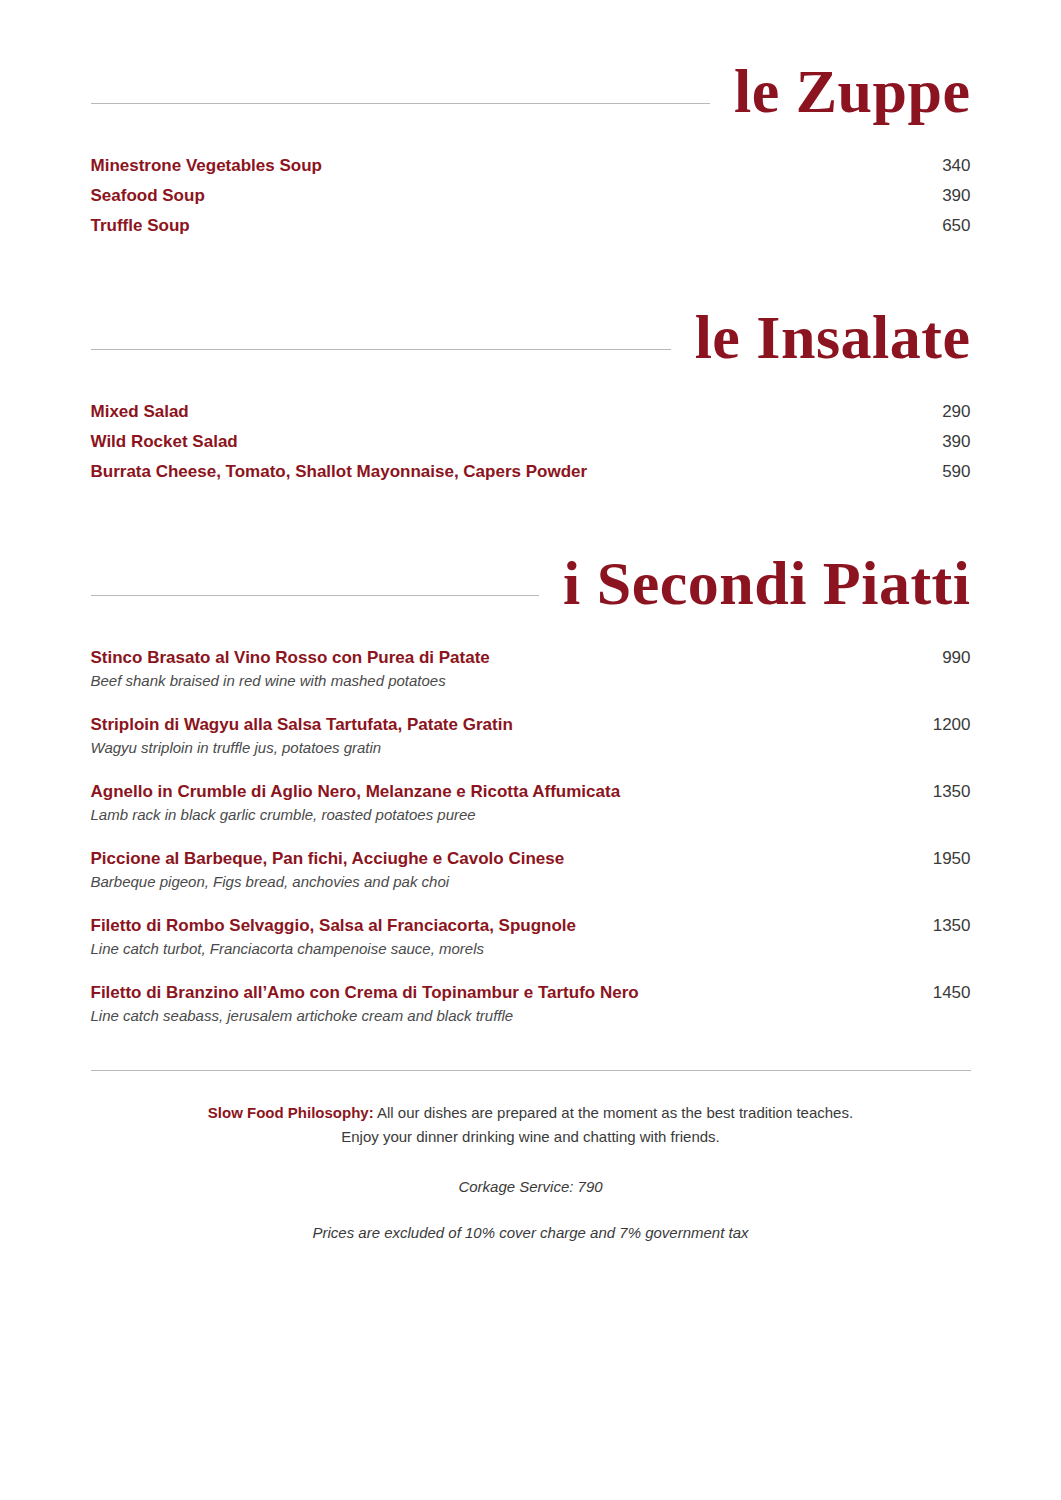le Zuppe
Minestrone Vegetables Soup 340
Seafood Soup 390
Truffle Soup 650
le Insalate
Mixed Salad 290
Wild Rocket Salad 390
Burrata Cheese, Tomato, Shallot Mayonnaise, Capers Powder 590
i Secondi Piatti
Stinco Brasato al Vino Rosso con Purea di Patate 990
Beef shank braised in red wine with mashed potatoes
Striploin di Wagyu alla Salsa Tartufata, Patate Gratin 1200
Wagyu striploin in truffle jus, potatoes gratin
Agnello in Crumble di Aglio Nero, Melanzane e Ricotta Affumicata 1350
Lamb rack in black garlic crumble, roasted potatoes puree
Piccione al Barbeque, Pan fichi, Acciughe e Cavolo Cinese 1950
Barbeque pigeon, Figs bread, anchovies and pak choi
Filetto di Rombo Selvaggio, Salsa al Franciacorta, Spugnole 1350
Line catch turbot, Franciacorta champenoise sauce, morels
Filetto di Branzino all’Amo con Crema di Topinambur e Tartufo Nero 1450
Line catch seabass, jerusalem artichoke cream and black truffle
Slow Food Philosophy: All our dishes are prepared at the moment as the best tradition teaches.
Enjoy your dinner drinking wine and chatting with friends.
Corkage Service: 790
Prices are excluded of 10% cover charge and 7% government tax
::::::::
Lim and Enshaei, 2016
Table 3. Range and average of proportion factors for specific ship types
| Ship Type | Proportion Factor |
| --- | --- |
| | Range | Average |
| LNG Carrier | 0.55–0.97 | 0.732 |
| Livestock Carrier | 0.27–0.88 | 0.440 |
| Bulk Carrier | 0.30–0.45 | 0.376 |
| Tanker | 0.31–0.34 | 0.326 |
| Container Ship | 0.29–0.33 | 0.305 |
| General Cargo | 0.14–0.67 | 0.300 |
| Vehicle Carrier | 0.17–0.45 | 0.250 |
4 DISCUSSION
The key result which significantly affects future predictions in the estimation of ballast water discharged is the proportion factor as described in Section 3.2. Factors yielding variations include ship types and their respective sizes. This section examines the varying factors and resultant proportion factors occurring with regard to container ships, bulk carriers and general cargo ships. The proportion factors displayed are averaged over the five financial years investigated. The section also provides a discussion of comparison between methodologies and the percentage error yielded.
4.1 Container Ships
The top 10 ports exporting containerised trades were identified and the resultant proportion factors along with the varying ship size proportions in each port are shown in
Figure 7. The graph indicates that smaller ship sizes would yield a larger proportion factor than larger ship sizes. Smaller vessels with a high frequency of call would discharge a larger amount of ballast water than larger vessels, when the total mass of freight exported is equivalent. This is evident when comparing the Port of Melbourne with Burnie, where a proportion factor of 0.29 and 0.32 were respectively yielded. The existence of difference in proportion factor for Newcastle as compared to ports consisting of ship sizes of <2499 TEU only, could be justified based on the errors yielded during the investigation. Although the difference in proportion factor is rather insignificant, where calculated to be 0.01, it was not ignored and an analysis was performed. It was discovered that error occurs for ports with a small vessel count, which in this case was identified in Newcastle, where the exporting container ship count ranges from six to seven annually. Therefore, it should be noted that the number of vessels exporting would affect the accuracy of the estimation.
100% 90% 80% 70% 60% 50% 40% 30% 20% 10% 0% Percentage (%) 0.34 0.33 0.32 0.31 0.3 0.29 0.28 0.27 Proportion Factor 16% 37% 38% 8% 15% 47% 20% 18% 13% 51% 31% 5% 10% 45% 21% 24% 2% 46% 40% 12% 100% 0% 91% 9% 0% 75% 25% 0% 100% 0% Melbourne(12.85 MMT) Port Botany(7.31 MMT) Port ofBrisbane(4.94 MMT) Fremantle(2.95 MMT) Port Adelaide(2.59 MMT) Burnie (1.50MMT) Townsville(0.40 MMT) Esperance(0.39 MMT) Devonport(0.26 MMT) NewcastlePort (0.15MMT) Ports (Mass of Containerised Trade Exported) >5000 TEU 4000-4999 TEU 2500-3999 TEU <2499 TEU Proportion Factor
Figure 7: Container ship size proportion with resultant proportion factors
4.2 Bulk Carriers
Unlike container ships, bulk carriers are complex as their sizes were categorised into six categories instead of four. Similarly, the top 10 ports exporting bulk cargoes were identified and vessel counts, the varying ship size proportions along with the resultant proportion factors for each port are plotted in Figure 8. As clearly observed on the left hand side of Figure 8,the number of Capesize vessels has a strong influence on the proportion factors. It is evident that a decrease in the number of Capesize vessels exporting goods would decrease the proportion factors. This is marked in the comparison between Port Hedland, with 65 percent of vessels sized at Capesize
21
::::::::
▶ _Assignment_
Each line carrying the string "Nero" should be copied out from the entries.

▶ _Written solution_
Agnello in Crumble di Aglio Nero, Melanzane e Ricotta Affumicata 1350
Filetto di Branzino all’Amo con Crema di Topinambur e Tartufo Nero 1450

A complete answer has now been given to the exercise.